Becasue we want more!!!!!!! MOARRR!!!!!!

lol... Plus I like to have something that does more than just that... Its more cool, its more fancy, and you can actually use it for something if you manage to box it up neatly. Im thinking of putting a variable output circuit into my torch. if I get the KD driver to work. Think - Varapower.

For current display, I would just have a dedicated DMM, or have banana plug termination of the wires between the emitter and the driver, not as difficult when setup as a desktop led driver. Having 2 will be able to give you both voltage and current at the same time, and its cheaper than buying a display.. *ah the joys of mass production*

Ill experiment with the KD board some day and ill let you know how I go.

What I remember vaguely, I might be wrong, but the PT4105 chip also has in internal voltage reference... so if I can somehow get to that, I might be able to figure out a relatively simple adjustable low voltage cutoff (Edit: Not available, need an external voltage reference), and maybe incorporate (a more complicated) soft power switch... Im just thinking of how I can put this into a torch! An expensive, difficult to mod torch driver!! hahahaha

Did not bother to get a 2AA holder and want to get something to get me rid of AA dependancy.

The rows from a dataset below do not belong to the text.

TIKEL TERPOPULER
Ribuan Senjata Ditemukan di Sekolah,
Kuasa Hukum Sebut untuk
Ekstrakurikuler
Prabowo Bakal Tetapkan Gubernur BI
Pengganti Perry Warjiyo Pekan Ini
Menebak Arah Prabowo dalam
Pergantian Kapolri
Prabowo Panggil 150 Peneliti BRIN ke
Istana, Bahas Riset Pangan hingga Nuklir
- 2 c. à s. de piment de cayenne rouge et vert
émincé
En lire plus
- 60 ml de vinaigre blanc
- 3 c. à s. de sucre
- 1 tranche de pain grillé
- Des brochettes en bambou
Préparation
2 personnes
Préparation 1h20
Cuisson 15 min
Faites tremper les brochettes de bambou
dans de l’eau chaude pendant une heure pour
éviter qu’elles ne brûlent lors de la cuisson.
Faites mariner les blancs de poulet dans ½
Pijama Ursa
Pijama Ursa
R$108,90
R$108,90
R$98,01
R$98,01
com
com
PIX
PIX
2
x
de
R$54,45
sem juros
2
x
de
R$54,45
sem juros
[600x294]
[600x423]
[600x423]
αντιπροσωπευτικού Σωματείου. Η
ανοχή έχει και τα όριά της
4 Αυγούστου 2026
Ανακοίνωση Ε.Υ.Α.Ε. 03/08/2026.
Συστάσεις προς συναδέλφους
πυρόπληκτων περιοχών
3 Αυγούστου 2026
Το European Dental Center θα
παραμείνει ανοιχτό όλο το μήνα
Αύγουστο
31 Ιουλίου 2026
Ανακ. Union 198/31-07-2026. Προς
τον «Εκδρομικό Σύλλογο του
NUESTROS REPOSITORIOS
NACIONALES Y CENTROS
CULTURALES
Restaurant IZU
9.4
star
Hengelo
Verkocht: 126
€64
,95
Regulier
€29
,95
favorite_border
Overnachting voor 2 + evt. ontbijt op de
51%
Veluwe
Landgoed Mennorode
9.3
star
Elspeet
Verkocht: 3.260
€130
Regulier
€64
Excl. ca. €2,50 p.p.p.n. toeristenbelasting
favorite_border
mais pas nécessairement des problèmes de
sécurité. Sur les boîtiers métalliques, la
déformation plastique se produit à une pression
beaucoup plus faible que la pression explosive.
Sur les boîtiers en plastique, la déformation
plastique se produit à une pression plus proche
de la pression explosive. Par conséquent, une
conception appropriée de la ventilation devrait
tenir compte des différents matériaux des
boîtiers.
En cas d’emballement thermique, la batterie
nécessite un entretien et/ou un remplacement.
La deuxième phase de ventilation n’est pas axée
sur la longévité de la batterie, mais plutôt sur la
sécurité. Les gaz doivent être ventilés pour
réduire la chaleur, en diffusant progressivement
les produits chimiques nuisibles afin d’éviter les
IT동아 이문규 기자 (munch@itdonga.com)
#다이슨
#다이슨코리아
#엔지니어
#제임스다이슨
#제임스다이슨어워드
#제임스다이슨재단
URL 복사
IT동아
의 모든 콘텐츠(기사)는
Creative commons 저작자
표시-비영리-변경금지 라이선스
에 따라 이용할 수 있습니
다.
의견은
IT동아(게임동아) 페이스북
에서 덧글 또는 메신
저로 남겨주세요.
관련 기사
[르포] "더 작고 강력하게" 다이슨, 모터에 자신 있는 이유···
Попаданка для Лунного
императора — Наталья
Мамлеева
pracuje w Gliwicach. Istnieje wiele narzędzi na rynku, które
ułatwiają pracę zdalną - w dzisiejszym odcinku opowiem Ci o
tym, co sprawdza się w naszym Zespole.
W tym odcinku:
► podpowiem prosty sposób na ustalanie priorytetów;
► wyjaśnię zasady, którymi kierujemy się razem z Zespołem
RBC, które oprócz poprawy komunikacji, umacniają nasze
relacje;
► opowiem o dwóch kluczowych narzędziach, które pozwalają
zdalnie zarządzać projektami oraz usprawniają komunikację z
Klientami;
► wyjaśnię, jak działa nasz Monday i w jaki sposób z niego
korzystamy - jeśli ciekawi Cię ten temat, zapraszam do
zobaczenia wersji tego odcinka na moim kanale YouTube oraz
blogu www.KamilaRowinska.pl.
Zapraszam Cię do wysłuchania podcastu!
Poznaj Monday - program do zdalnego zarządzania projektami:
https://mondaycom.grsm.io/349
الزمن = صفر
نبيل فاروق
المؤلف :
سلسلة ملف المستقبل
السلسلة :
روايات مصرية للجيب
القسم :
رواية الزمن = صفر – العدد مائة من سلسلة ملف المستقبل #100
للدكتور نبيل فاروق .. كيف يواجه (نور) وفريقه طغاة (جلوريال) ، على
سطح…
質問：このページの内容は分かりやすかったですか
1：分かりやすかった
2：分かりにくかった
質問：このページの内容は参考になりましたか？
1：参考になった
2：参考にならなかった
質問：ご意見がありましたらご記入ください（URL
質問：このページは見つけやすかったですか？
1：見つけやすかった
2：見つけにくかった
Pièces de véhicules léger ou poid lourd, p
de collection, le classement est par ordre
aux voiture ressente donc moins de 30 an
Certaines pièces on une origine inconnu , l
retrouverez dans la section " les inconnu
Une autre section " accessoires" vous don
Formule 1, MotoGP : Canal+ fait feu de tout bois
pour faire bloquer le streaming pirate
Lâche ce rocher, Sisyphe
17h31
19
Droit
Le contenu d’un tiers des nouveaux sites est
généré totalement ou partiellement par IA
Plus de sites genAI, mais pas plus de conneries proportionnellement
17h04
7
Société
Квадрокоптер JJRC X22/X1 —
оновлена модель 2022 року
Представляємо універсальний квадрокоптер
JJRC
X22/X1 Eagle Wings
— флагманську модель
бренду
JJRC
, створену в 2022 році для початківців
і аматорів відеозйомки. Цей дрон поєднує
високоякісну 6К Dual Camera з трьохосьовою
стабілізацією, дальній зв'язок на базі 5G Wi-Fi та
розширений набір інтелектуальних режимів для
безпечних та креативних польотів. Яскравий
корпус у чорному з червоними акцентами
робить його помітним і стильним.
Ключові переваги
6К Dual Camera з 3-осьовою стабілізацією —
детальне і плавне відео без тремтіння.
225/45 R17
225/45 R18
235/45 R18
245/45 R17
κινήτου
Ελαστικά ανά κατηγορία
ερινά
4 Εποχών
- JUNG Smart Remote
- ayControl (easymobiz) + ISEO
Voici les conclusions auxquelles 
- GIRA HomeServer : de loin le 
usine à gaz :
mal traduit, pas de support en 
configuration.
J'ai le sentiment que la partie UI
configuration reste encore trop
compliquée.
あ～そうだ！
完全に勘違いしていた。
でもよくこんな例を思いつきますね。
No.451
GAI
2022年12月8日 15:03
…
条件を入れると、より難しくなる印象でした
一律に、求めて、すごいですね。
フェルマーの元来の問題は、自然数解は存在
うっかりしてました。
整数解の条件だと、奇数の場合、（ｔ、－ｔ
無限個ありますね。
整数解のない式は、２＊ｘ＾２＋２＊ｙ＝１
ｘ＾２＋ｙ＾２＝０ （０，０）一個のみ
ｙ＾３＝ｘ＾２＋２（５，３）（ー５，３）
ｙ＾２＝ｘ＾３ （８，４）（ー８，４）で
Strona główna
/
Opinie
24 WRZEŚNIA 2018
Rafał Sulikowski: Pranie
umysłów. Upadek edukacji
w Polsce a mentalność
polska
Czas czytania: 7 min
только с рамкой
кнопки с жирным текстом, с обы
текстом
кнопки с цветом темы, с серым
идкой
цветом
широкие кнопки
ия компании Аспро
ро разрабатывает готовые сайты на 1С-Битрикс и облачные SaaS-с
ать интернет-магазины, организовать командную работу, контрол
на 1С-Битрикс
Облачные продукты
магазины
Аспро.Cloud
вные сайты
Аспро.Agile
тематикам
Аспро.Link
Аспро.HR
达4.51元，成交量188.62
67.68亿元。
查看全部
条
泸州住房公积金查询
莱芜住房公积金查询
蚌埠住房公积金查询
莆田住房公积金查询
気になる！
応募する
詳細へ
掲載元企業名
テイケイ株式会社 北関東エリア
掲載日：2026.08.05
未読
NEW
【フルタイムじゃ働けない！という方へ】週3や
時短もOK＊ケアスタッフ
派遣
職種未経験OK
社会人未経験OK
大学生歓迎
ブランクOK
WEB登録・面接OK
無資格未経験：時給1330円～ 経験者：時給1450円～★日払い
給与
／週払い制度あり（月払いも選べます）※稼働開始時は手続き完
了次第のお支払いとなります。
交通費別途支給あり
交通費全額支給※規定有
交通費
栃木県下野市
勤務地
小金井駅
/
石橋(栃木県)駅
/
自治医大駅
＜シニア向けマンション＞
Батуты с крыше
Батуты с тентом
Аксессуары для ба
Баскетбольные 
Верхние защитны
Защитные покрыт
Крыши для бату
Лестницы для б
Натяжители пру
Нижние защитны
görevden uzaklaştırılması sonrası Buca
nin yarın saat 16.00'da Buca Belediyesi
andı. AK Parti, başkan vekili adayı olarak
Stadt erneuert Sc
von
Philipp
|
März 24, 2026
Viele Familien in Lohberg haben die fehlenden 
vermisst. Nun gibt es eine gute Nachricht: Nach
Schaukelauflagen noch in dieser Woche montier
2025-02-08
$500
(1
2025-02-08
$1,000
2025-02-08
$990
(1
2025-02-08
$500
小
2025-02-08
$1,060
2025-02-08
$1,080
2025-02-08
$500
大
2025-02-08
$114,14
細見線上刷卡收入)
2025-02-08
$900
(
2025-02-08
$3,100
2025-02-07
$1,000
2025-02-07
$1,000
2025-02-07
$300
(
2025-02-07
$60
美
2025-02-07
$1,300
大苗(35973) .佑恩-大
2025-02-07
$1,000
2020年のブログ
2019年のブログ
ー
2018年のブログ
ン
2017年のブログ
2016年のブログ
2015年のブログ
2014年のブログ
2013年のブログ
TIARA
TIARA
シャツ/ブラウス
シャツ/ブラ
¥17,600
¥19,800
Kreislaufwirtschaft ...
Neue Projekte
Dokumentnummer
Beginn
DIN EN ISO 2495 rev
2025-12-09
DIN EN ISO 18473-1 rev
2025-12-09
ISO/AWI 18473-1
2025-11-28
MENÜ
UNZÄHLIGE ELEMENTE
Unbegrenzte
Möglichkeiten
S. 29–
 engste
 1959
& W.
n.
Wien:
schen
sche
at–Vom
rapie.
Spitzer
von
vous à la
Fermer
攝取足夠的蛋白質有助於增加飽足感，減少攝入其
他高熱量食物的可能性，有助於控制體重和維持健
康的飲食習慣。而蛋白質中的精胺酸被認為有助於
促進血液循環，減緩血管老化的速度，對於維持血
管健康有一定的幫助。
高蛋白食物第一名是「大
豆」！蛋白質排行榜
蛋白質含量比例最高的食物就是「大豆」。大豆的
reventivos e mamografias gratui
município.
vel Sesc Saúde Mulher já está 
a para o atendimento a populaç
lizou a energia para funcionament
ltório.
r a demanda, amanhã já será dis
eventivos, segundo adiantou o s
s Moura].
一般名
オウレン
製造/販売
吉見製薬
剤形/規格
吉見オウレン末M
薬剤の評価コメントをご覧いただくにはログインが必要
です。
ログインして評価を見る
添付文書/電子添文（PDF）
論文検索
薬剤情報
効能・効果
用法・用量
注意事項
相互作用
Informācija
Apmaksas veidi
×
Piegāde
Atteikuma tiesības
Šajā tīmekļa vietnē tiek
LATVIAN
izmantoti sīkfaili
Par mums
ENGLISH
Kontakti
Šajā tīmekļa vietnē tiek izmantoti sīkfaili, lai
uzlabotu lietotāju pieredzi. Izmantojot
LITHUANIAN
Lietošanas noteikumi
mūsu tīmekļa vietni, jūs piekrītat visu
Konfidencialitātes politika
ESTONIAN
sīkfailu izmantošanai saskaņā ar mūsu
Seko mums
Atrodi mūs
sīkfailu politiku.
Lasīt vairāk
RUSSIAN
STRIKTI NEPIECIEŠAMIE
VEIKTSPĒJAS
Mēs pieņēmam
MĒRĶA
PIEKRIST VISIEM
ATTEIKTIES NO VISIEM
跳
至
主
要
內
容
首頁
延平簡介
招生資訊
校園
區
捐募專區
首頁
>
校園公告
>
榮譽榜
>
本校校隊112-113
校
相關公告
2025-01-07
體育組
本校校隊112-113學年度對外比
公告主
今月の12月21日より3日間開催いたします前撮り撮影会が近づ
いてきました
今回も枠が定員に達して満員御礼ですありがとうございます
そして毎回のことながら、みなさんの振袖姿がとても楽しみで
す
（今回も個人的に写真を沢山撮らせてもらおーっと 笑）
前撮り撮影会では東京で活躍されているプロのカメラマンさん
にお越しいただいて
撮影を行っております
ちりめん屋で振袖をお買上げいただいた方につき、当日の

Just destroyed one of my 4115 boards, and used another 4115 board while trying to unsolder the chip, and resolder it to lift the well attached pin. The 4115 will dim with a voltage divider, but its not giving a very controllable output at this stage. Im not happy with it, same goes for the AX2002. Doesnt work as a Simple dimmer... :(

So it looks like its only the 4105 at this stage that will dim nicely (give good results from basic components without getting too complicated)

Ive wired up my 4105 board (locally bought) with a 100k resistor and a 10K log pot, and ive got a variable output current from 720mA down to something my DMM cant measure, below 0.1mA. Brightness ramping is very smooth, and easy to control, with No visible flicker, and No visible PWM (that I can see so far, I cant really shake around an LED on a heatsink with wires everywhere)

Im going to order the board from KD and see how it goes.

Heres a pic of the led on min brightness, taken with my phone = CRAP photo.

The blue thing is a 8x2 trit, and the yellow ones are 5x1.5mm trits. It goes nice and low, great for visually checking the quality of the emitting surface for defects. Ill have to get a better camera in the mean time.